AWS Architecture: Scaling & Load Balancing Tips

Introduction

In today’s cloud-driven world, ensuring your applications are highly available, scalable, and fault-tolerant is crucial. AWS provides powerful services like Elastic Load Balancing (ELB) and EC2 Auto Scaling to help distribute traffic efficiently and automatically adjust capacity based on demand.

This is a continuation guide from our previous article on Build Your First Secure AWS VPC: Public/Private Subnets, NAT Gateways & Web Servers!

We are going to build on top of that architecture

https://hashnode.com/post/cmcw43tur000l02jvfwk98y14

The architecture we are going to have before getting our hands on Scaling and load balancing is below

The architecture we are going to build is below

In this hands-on lab, we’ll:
✔ Convert an existing EC2 instance into an AMI for consistent deployments.
✔ Set up an Application Load Balancer (ALB) to distribute traffic.
✔ Create an Auto Scaling Group (ASG) to automatically scale instances.
✔ Test scaling policies by simulating traffic spikes.

🔹 Task 1: Creating an AMI for Auto Scaling

Since we want new instances to match our existing web server, we’ll create an Amazon Machine Image (AMI).

Open the EC2 Dashboard → Instances.
Select Web Server 1 (running instance).
Click Actions → Image and templates → Create image.
Configure:
- Image name: Web Server AMI
- Description: Lab AMI for Web Server
Click Create image.

✅ Why? This ensures every new instance launched by Auto Scaling has the same setup.

🔹 Task 2: Creating a Load Balancer

We’ll use an Application Load Balancer (ALB) to distribute traffic across instances.

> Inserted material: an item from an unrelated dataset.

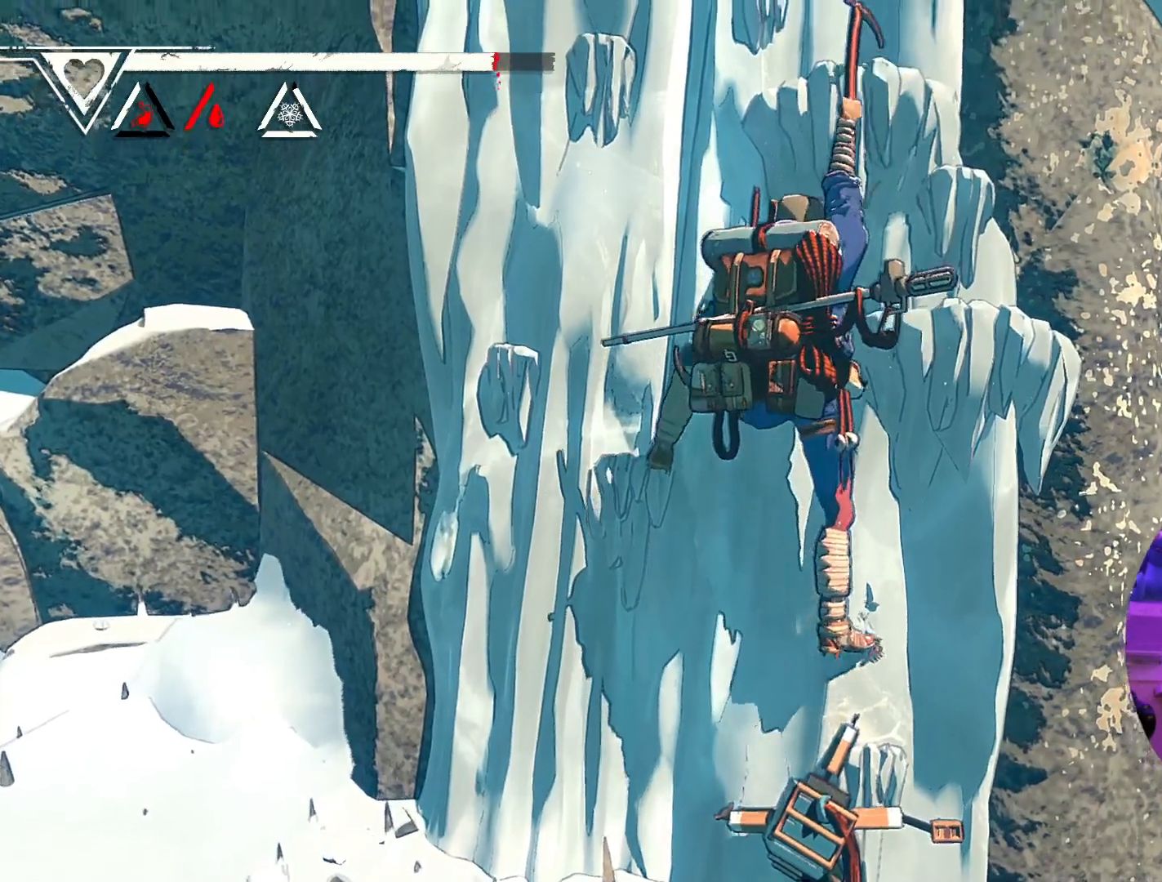
{"buttons": ["X"], "left_stick": "center", "right_stick": "center", "events": [[183, "X", "down"], [350, "left_stick", "center"]]}
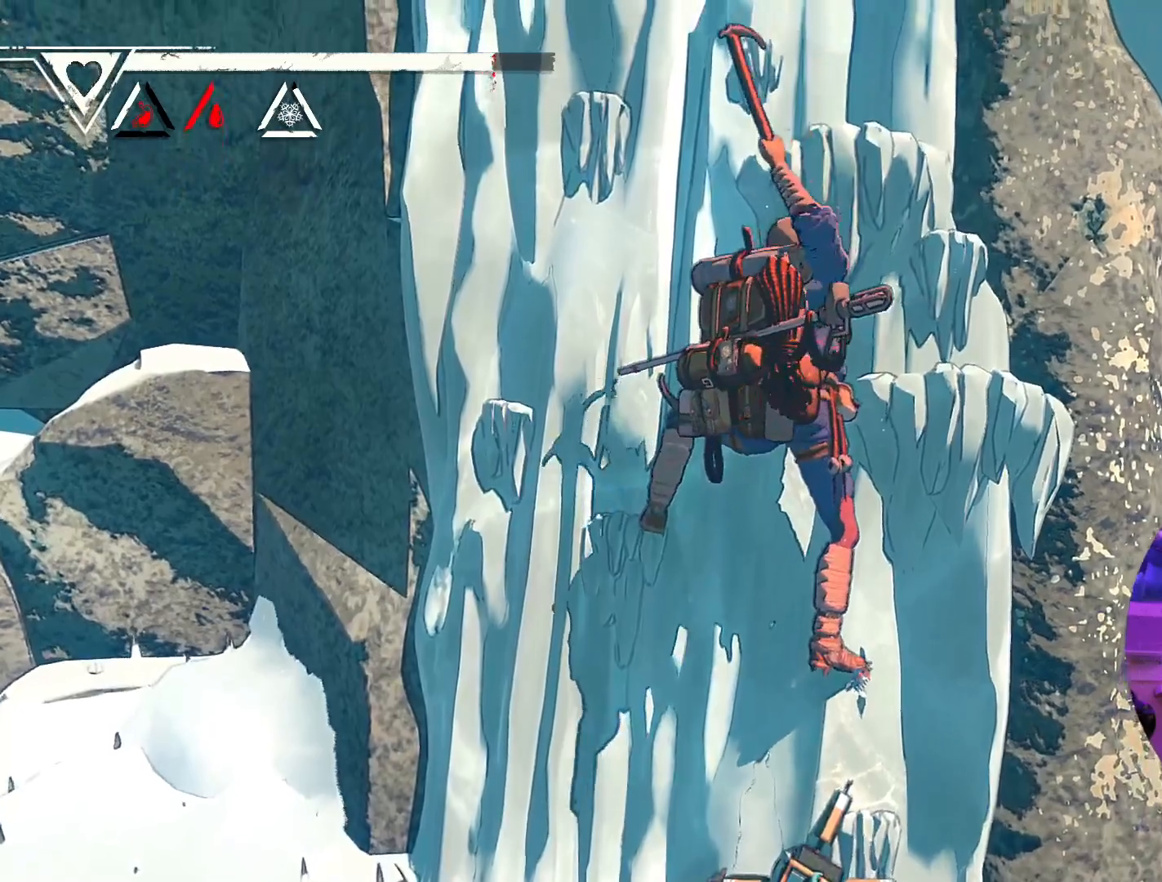
{"buttons": [], "left_stick": "center", "right_stick": "center", "events": [[400, "X", "up"]]}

Navigate to EC2 → Load Balancers → Create Load Balancer.
Choose Application Load Balancer.
Configure:
- Name: LabELB
- VPC: Lab VPC
- For the first Availability Zone, choose Public Subnet 1.
- For the second Availability Zone, choose Public Subnet 2.
- Security Group: Web Security Group (allows HTTP traffic).

4. Under Listeners & Routing, click Create target group.

Target type: Instances
Name: lab-target-group
Click Next → Create target group.
Back in the ALB setup, refresh and select lab-target-group.
Click Create load balancer.

📌 Note: Copy the DNS name of the ALB (we’ll use it later).

✅ Why? The ALB ensures traffic is evenly distributed and checks instance health.

🔹 Task 3: Creating a Launch Template

Auto Scaling needs a launch template to know how to configure new instances.

Go to EC2 → Launch Templates → Create launch template.
Configure:
- Name: lab-app-launch-template
- For Template version description, enter A web server for the load test app
- For Auto Scaling guidance, choose Provide guidance to help me set up a template that I can use with EC2 Auto Scaling.
- AMI: Select the Web Server AMI (created earlier).
- Instance type: t3.micro
- Security Group: Web Security Group
Click Create launch template.

✅ Why? This defines the "blueprint" for new instances.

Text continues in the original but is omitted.